Deuxième défi : les structures

            Avec 36 000 communes (le record d’Europe), des milliers de regroupements intercommunaux (communautés urbaines, communautés de villes ou de communes, selon la taille), 100 départements, 22 régions, un Etat très présent et des fonds européens précieux pour boucler le budget de nombreux projets, la France fournit un exemple de complexité maximale. Celle-ci entraîne des délais exagérément longs, donc des surcoûts et, souvent, un réel déficit démocratique, car les décisions ne se prennent pas toujours au niveau où pourrait jouer la responsabilité des élus du suffrage universel.

            Le débat sur les fusions et les défusions au Québec me donne à penser que, dans un contexte certes différent, la question de la bonne organisation territoriale ne se pose pas que dans mon pays. Est-il naïf d’aspirer à un vrai travail de simplification qui redonnerait aux gestionnaires locaux une meilleure capacité d’action ?

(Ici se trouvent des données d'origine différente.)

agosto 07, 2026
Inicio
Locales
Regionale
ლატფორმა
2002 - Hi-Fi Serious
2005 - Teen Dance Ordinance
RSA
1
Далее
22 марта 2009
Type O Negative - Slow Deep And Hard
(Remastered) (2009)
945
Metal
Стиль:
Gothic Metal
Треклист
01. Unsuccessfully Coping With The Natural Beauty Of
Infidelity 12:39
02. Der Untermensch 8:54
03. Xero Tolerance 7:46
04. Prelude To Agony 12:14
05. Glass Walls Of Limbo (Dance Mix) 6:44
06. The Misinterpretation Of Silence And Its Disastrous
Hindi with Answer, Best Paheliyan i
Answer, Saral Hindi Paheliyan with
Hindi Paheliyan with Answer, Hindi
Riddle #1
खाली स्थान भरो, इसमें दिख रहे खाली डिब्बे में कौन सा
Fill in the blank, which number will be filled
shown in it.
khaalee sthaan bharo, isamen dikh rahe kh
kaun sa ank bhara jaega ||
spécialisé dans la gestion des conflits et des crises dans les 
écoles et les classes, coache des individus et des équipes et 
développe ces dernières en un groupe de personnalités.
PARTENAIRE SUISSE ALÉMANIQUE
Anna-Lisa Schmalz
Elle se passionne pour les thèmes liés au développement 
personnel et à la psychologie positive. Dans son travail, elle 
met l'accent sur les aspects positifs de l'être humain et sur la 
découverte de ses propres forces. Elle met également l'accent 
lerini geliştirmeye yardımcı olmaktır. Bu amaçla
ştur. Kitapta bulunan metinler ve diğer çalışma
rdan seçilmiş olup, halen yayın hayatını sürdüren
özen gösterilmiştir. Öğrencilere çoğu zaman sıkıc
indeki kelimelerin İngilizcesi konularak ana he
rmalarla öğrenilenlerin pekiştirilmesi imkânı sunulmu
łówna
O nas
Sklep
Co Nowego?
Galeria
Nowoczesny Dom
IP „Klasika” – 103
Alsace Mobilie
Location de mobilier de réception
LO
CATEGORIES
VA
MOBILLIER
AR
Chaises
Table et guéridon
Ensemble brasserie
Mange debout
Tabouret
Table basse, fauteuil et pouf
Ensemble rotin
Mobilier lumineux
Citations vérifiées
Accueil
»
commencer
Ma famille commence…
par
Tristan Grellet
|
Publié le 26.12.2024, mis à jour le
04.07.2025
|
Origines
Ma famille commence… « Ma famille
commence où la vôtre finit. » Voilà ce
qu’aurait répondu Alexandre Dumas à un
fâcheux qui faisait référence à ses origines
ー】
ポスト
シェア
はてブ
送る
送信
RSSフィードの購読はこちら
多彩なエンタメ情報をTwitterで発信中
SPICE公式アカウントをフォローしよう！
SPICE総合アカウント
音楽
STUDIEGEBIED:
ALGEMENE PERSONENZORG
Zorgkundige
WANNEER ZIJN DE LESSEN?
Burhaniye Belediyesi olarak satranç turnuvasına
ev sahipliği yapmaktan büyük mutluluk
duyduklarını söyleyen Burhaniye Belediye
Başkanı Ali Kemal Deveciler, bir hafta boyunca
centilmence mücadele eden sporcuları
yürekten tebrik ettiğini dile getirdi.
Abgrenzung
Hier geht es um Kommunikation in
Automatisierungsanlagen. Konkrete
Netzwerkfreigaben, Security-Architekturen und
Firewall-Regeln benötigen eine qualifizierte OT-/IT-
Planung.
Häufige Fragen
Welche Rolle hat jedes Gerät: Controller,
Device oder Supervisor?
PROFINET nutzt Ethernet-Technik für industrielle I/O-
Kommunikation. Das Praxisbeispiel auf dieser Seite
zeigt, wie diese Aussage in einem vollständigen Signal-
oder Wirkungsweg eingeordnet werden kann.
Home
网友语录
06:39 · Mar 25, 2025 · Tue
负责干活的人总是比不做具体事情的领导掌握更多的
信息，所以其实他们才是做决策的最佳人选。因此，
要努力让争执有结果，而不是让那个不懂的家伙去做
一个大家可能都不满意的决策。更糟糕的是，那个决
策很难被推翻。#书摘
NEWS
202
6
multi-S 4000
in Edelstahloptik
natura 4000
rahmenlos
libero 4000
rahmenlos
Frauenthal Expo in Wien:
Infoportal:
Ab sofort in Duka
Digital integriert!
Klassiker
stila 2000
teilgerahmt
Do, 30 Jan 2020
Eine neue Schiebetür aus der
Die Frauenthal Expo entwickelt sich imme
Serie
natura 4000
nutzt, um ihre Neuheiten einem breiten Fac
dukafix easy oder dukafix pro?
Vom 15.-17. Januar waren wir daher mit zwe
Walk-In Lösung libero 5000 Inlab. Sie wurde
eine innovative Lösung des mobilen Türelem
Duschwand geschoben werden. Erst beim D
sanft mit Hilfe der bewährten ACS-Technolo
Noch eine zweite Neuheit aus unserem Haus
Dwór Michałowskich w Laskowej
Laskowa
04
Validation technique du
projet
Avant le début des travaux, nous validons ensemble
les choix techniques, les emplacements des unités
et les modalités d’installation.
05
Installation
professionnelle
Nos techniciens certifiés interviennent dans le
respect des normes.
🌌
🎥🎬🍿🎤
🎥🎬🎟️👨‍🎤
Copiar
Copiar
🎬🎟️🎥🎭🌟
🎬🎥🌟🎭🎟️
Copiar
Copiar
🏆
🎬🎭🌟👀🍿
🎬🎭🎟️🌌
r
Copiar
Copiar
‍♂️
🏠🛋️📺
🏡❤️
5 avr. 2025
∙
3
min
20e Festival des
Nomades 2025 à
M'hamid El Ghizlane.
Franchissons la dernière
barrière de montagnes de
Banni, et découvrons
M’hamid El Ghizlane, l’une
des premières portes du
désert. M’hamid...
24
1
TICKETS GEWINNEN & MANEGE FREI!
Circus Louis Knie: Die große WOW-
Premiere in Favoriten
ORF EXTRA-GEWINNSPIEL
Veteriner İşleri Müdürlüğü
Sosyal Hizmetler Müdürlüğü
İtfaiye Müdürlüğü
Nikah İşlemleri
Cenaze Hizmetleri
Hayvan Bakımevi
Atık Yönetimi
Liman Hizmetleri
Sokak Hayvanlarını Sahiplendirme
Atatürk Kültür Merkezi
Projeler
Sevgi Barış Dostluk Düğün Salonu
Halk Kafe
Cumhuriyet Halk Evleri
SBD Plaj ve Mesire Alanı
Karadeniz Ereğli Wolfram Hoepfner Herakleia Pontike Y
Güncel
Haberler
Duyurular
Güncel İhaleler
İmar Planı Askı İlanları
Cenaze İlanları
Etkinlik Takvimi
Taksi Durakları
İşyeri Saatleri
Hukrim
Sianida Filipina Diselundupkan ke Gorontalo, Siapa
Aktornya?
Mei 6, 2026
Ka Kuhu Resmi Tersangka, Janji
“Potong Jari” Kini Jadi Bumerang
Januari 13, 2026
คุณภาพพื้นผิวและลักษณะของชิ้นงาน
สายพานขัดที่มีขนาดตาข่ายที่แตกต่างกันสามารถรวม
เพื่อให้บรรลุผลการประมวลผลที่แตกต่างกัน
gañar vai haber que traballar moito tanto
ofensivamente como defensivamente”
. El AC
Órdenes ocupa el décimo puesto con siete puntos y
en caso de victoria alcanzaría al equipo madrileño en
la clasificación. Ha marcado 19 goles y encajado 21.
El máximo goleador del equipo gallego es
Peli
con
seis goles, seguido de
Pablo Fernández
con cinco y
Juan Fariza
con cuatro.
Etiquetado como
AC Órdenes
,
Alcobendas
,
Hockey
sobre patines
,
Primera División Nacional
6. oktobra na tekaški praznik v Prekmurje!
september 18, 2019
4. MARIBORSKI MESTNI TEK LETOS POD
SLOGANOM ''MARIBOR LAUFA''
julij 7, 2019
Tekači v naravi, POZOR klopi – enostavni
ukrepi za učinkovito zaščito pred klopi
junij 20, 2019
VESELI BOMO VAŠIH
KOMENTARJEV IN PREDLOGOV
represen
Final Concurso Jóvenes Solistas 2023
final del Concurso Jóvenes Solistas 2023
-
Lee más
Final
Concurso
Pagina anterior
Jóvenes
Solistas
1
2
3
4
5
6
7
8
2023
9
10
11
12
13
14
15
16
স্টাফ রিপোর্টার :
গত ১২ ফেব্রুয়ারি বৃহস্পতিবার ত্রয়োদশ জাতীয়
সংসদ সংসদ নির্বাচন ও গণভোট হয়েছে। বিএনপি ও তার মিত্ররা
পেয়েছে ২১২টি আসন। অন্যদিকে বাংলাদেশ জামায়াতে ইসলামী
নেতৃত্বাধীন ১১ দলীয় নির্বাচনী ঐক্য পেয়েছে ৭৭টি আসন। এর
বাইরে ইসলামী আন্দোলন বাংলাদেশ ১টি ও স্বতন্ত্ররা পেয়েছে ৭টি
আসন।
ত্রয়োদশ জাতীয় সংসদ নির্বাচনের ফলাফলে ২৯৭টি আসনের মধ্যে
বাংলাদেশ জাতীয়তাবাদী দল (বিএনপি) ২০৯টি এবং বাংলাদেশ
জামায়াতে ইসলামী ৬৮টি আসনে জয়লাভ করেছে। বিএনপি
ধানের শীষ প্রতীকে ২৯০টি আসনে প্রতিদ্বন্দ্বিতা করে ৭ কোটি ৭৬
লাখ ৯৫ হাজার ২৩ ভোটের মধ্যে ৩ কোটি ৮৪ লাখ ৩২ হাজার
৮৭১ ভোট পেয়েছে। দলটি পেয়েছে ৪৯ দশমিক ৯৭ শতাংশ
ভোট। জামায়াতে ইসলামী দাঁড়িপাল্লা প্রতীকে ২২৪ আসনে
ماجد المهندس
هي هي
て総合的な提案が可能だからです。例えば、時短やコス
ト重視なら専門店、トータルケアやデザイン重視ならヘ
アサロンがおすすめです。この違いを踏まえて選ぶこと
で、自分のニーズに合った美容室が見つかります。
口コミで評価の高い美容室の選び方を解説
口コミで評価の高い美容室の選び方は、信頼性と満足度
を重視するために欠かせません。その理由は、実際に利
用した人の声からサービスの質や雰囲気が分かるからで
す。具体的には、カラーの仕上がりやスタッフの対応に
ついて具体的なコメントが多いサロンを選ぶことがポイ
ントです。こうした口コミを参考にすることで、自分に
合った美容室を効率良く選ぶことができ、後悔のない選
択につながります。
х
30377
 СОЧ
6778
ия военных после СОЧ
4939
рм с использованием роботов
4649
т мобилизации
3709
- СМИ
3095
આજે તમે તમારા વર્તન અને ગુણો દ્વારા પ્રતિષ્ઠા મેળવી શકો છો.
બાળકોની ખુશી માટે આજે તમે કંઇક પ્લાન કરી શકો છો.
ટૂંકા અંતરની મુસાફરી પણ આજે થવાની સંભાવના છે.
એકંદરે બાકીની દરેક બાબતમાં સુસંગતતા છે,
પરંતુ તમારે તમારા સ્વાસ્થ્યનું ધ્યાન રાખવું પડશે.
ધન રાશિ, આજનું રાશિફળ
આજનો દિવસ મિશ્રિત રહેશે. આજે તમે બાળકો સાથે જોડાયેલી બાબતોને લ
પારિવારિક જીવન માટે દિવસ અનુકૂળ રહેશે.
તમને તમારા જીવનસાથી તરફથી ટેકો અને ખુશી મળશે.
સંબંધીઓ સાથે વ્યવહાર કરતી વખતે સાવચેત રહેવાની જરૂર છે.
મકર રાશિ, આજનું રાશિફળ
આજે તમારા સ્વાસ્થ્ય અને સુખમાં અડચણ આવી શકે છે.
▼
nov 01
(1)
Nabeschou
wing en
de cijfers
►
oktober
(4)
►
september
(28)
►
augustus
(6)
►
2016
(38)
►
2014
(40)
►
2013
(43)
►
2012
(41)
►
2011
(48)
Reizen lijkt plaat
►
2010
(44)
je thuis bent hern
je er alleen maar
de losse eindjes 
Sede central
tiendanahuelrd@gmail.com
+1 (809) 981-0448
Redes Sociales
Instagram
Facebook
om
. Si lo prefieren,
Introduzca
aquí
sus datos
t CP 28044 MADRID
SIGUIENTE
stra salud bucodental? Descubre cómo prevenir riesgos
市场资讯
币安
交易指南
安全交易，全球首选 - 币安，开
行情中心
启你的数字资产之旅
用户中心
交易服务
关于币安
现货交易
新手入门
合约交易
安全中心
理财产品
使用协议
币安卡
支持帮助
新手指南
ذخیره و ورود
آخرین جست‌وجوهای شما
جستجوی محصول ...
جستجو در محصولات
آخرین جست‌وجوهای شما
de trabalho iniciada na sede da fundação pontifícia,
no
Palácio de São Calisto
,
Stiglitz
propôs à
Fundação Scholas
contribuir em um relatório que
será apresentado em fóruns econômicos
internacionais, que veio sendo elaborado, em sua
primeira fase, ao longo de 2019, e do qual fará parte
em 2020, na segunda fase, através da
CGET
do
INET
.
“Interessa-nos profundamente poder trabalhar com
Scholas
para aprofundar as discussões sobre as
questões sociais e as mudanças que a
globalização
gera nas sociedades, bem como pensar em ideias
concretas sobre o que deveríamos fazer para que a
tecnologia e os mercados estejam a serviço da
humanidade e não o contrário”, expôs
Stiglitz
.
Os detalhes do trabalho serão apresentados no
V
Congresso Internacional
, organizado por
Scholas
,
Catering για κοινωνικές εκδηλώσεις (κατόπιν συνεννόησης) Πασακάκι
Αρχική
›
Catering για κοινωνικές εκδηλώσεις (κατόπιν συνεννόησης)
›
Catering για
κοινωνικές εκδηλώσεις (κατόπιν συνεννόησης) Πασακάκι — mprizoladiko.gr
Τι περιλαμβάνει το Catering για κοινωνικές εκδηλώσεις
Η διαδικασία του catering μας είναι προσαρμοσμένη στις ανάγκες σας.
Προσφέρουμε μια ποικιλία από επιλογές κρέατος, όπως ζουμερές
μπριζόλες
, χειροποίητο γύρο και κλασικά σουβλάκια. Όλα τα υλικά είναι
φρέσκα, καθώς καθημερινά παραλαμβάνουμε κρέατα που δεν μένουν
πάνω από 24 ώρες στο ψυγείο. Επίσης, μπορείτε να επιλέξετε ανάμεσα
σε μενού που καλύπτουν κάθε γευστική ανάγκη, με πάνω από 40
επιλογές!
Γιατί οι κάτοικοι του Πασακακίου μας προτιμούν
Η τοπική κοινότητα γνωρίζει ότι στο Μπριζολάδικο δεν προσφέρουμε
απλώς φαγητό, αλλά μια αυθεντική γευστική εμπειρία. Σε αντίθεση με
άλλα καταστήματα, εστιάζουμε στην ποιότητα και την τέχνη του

Troisième défi : la gouvernance locale.

            Je veux parler ici de l’équilibre entre deux aspirations parfois contradictoires de nos concitoyens : la demande de démocratie participative et le besoin de leadership, disons d’autorité. Il n’est plus possible de prendre une décision qui touche à la vie quotidienne des habitants d'une ville sans associer ceux çi très étroitement à l’élaboration de cette décision. Les techniques utilisées sont diverses : conseils de quartier, forums ou clavardage sur Internet, enquêtes publiques, organisation de débats publics sous la responsabilité d’autorités indépendantes… Il s’agit bien sûr d’un magnifique progrès démocratique et d’un moyen souvent très utile d’améliorer la qualité des décisions publiques. Je dis souvent qu’il vaut mieux prendre du temps en amont d’une décision qui, une fois prise, sera bien acceptée, plutôt que de foncer tête baissée au risque d’un blocage final.

            Cela dit, la démocratie participative a aussi ses risques : elle encourage parfois la manifestation d’intérêts particuliers, voire d’égoïsmes très locaux qui font obstacle au bien public. Il arrive qu’elle paralyse complètement le processus de décision, faute d’arbitrage entre des points de vue contradictoires. Il me semble donc indispensable d’équilibrer le progrès de la démocratie participative par une réhabilitation de la démocratie représentative, c’est-à-dire de l’autorité qui tire sa légitimité du suffrage universel.

            En ce domaine comme en beaucoup d’autres, on aimerait remettre à l’honneur un principe qui pourrait aussi contrebalancer le principe de précaution (autre source de paralysie du processus de décision !) : le principe de modération, si cher à tous nos grands humanistes.